De los Odiosos Ocho, sólo Jennifer Jason Leigh crea el personaje más memorable. Su rostro magullado, su voz quebrada sugiriendo falsa docilidad, mientras que su calma indica que algo viene a la vuelta de la esquina. El capítulo “Domergue tiene un secreto” podría haber sido el título de la película, teniendo en cuenta todo lo que se dice en ese capítulo y que termina por dar vuelta toda la historia. Daisy se lleva una paliza tras otra durante las tres horas, lo que subraya el interés de Tarantino de crear roles fuertes para mujeres, las que juegan a ser hombres (y a veces son mejor que ellos). Es la única oscarizable de toda la sesión.

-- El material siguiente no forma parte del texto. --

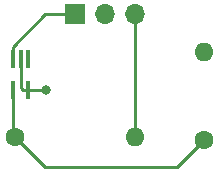
<source format=gbr>
G04 #@! TF.GenerationSoftware,KiCad,Pcbnew,(5.1.5)-3*
G04 #@! TF.CreationDate,2020-04-13T18:35:58-04:00*
G04 #@! TF.ProjectId,SensorEndPanel,53656e73-6f72-4456-9e64-50616e656c2e,rev?*
G04 #@! TF.SameCoordinates,Original*
G04 #@! TF.FileFunction,Copper,L1,Top*
G04 #@! TF.FilePolarity,Positive*
%FSLAX46Y46*%
G04 Gerber Fmt 4.6, Leading zero omitted, Abs format (unit mm)*
G04 Created by KiCad (PCBNEW (5.1.5)-3) date 2020-04-13 18:35:58*
%MOMM*%
%LPD*%
G04 APERTURE LIST*
%ADD10R,0.400000X1.500000*%
%ADD11O,1.600000X1.600000*%
%ADD12C,1.600000*%
%ADD13O,1.700000X1.700000*%
%ADD14R,1.700000X1.700000*%
%ADD15C,0.800000*%
%ADD16C,0.250000*%
G04 APERTURE END LIST*
D10*
X131968000Y-36382000D03*
X130668000Y-36382000D03*
X130668000Y-33722000D03*
X131318000Y-33722000D03*
X131968000Y-33722000D03*
D11*
X140970000Y-40386000D03*
D12*
X130810000Y-40386000D03*
D13*
X140970000Y-29972000D03*
X138430000Y-29972000D03*
D14*
X135890000Y-29972000D03*
D11*
X146812000Y-33140000D03*
D12*
X146812000Y-40640000D03*
D15*
X133480000Y-36380000D03*
D16*
X131968000Y-36382000D02*
X133478000Y-36382000D01*
X133478000Y-36382000D02*
X133480000Y-36380000D01*
X131518000Y-36382000D02*
X131968000Y-36382000D01*
X131318000Y-33722000D02*
X131318000Y-36182000D01*
X131318000Y-36182000D02*
X131518000Y-36382000D01*
X130668000Y-40244000D02*
X130810000Y-40386000D01*
X130668000Y-36382000D02*
X130668000Y-40244000D01*
X144526000Y-42926000D02*
X146012001Y-41439999D01*
X130810000Y-40386000D02*
X133350000Y-42926000D01*
X146012001Y-41439999D02*
X146812000Y-40640000D01*
X133350000Y-42926000D02*
X144526000Y-42926000D01*
X140970000Y-31174081D02*
X140970000Y-40386000D01*
X140970000Y-29972000D02*
X140970000Y-31174081D01*
X134790000Y-29972000D02*
X135890000Y-29972000D01*
X133418000Y-29972000D02*
X134790000Y-29972000D01*
X130668000Y-32722000D02*
X133418000Y-29972000D01*
X130668000Y-33722000D02*
X130668000Y-32722000D01*
M02*

</source>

“The Hateful Eight” te pone en contacto con un cóctel de guiños, pero sigue mostrando que Tarantino es el director de Hollywood que realmente hace lo que se le da la gana, aunque no siempre le salga bien. Ha hecho una especie de “Asesinato en el Orient Express” en plenas montañas de Wyoming, con un toque de “Mujeres al borde de un ataque de nervios”, que en este caso son hombres, e incluso ha metido al medio una escena de sexo gay interracial. A ratos es divertida, a ratos te conecta con películas pasadas, hay diálogos que se repiten también “despídete de tus bolas”), hay sangre grotescamente derramada y hay una mujer poderosa. Cómo para aplaudirte, nuevamente!